To-do item: Using the listing below, set down exactly the lines starting at the line that contains "to disconnected and" and ending at the line that contains "is received to", both included, and no others.

Data records:
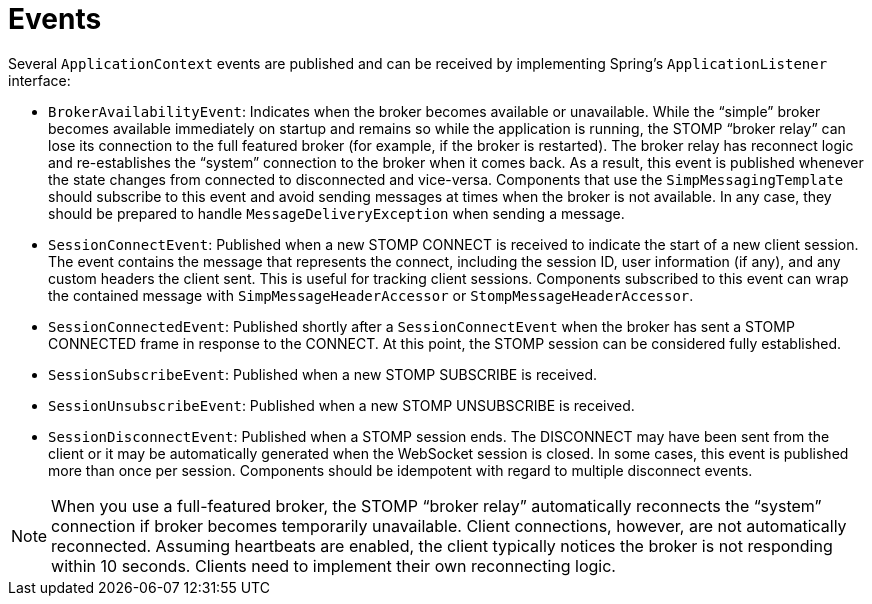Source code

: [[websocket-stomp-application-context-events]]
= Events

Several `ApplicationContext` events are published and can be
received by implementing Spring's `ApplicationListener` interface:

* `BrokerAvailabilityEvent`: Indicates when the broker becomes available or unavailable.
While the "`simple`" broker becomes available immediately on startup and remains so while
the application is running, the STOMP "`broker relay`" can lose its connection
to the full featured broker (for example, if the broker is restarted). The broker relay
has reconnect logic and re-establishes the "`system`" connection to the broker
when it comes back. As a result, this event is published whenever the state changes from connected
to disconnected and vice-versa. Components that use the `SimpMessagingTemplate` should
subscribe to this event and avoid sending messages at times when the broker is not
available. In any case, they should be prepared to handle `MessageDeliveryException`
when sending a message.
* `SessionConnectEvent`: Published when a new STOMP CONNECT is received to
indicate the start of a new client session. The event contains the message that represents the
connect, including the session ID, user information (if any), and any custom headers the client
sent. This is useful for tracking client sessions. Components subscribed
to this event can wrap the contained message with `SimpMessageHeaderAccessor` or
`StompMessageHeaderAccessor`.
* `SessionConnectedEvent`: Published shortly after a `SessionConnectEvent` when the
broker has sent a STOMP CONNECTED frame in response to the CONNECT. At this point, the
STOMP session can be considered fully established.
* `SessionSubscribeEvent`: Published when a new STOMP SUBSCRIBE is received.
* `SessionUnsubscribeEvent`: Published when a new STOMP UNSUBSCRIBE is received.
* `SessionDisconnectEvent`: Published when a STOMP session ends. The DISCONNECT may
have been sent from the client or it may be automatically generated when the
WebSocket session is closed. In some cases, this event is published more than once
per session. Components should be idempotent with regard to multiple disconnect events.

NOTE: When you use a full-featured broker, the STOMP "`broker relay`" automatically reconnects the
"`system`" connection if broker becomes temporarily unavailable. Client connections,
however, are not automatically reconnected. Assuming heartbeats are enabled, the client
typically notices the broker is not responding within 10 seconds. Clients need to
implement their own reconnecting logic.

Exercise solution:
to disconnected and vice-versa. Components that use the `SimpMessagingTemplate` should
subscribe to this event and avoid sending messages at times when the broker is not
available. In any case, they should be prepared to handle `MessageDeliveryException`
when sending a message.
* `SessionConnectEvent`: Published when a new STOMP CONNECT is received to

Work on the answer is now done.